L’avertissement survient alors que l’été approche rapidement et que de nombreux Canadiens commencent à réserver ou confirmer leurs déplacements. Dans ce contexte, le gouvernement leur demande d’évaluer soigneusement les risques liés à un voyage à l’étranger et de planifier en conséquence, plutôt que de supposer qu’un itinéraire restera inchangé.
Le point de friction le plus concret est logistique. Des pénuries de carburant peuvent entraîner des annulations de vols et perturber l’accès aux biens et services locaux à destination. Autrement dit, une perturbation dans la région peut se répercuter bien au-delà des pays directement concernés, jusqu’aux voyageurs qui ne font qu’y faire escale.
Le Canada rappelle aussi que sa capacité à offrir de l’aide peut être limitée dans ces circonstances. Les Canadiens qui décident tout de même de voyager à l’étranger sont invités à vérifier la situation auprès de leur compagnie aérienne ou de leur agent de voyages avant le départ, puis à nouveau à leur retour, si leur trajet les expose à la région.
Pour ceux qui veulent préparer un voyage avec plus de marge, offre des renseignements et des conseils pour planifier un déplacement sûr et se préparer à l’imprévu. En cas d’urgence consulaire à l’étranger, les Canadiens doivent contacter le bureau du gouvernement du Canada le plus proche.
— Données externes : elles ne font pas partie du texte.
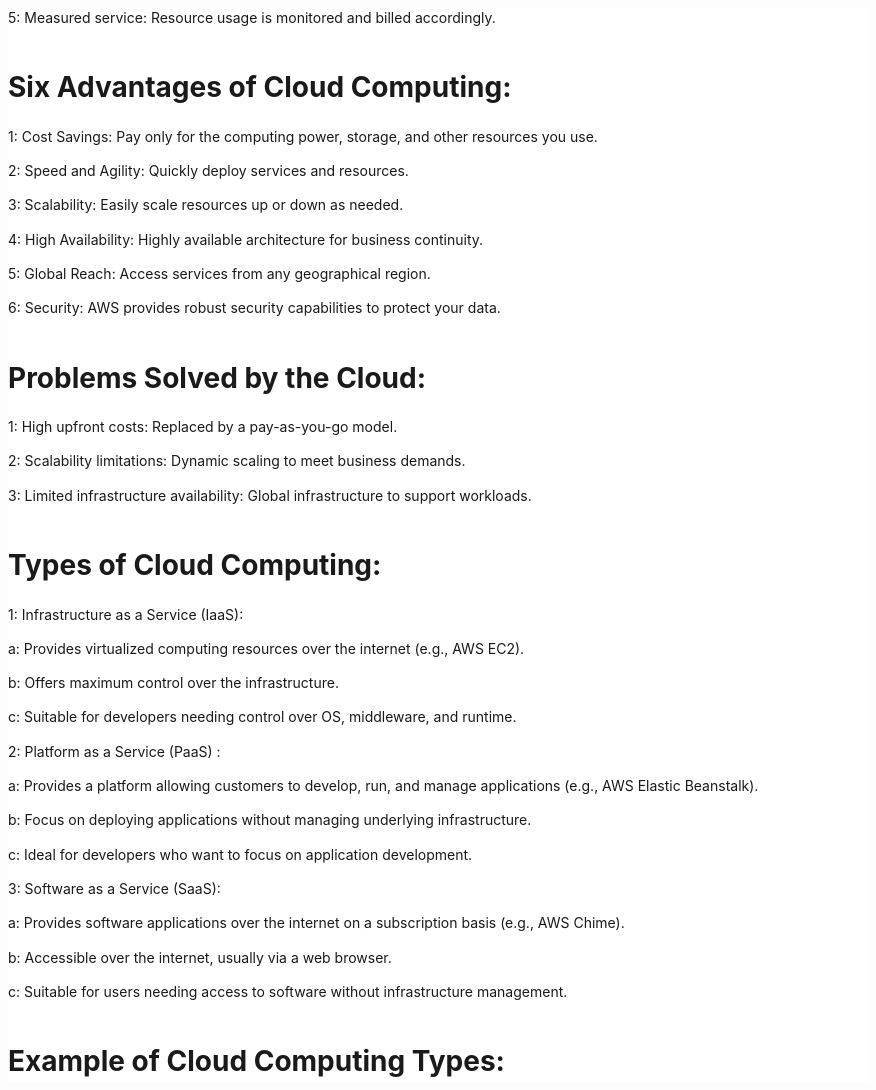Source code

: 5: Measured service: Resource usage is monitored and billed accordingly.




# Six Advantages of Cloud Computing:

1: Cost Savings: Pay only for the computing power, storage, and other resources you use.

2: Speed and Agility: Quickly deploy services and resources.

3: Scalability: Easily scale resources up or down as needed.

4: High Availability: Highly available architecture for business continuity.

5: Global Reach: Access services from any geographical region.

6: Security: AWS provides robust security capabilities to protect your data.



# Problems Solved by the Cloud:

1: High upfront costs: Replaced by a pay-as-you-go model.

2: Scalability limitations: Dynamic scaling to meet business demands.

3: Limited infrastructure availability: Global infrastructure to support workloads.



# Types of Cloud Computing:

1: Infrastructure as a Service (IaaS): 

a: Provides virtualized computing resources over the internet (e.g., AWS EC2).	

b: Offers maximum control over the infrastructure.	

c: Suitable for developers needing control over OS, middleware, and runtime.	

2: Platform as a Service (PaaS)	:

a: Provides a platform allowing customers to develop, run, and manage applications (e.g., AWS Elastic Beanstalk).	

b: Focus on deploying applications without managing underlying infrastructure.	

c: Ideal for developers who want to focus on application development.	

3: Software as a Service (SaaS):

a: Provides software applications over the internet on a subscription basis (e.g., AWS Chime).

b: Accessible over the internet, usually via a web browser.

c: Suitable for users needing access to software without infrastructure management.


# Example of Cloud Computing Types:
Une aide est aussi disponible 24/7 par l’intermédiaire du Centre de veille et d’intervention d’urgence d’Affaires mondiales Canada à Ottawa.
Le message de ce 12 mai est clair: dans un climat régional encore instable, la prudence doit désormais faire partie du billet d’avion. Pour de nombreux Canadiens, la vraie question n’est plus de savoir si un voyage peut être réservé, mais s’il peut encore l’être sans marge de manœuvre.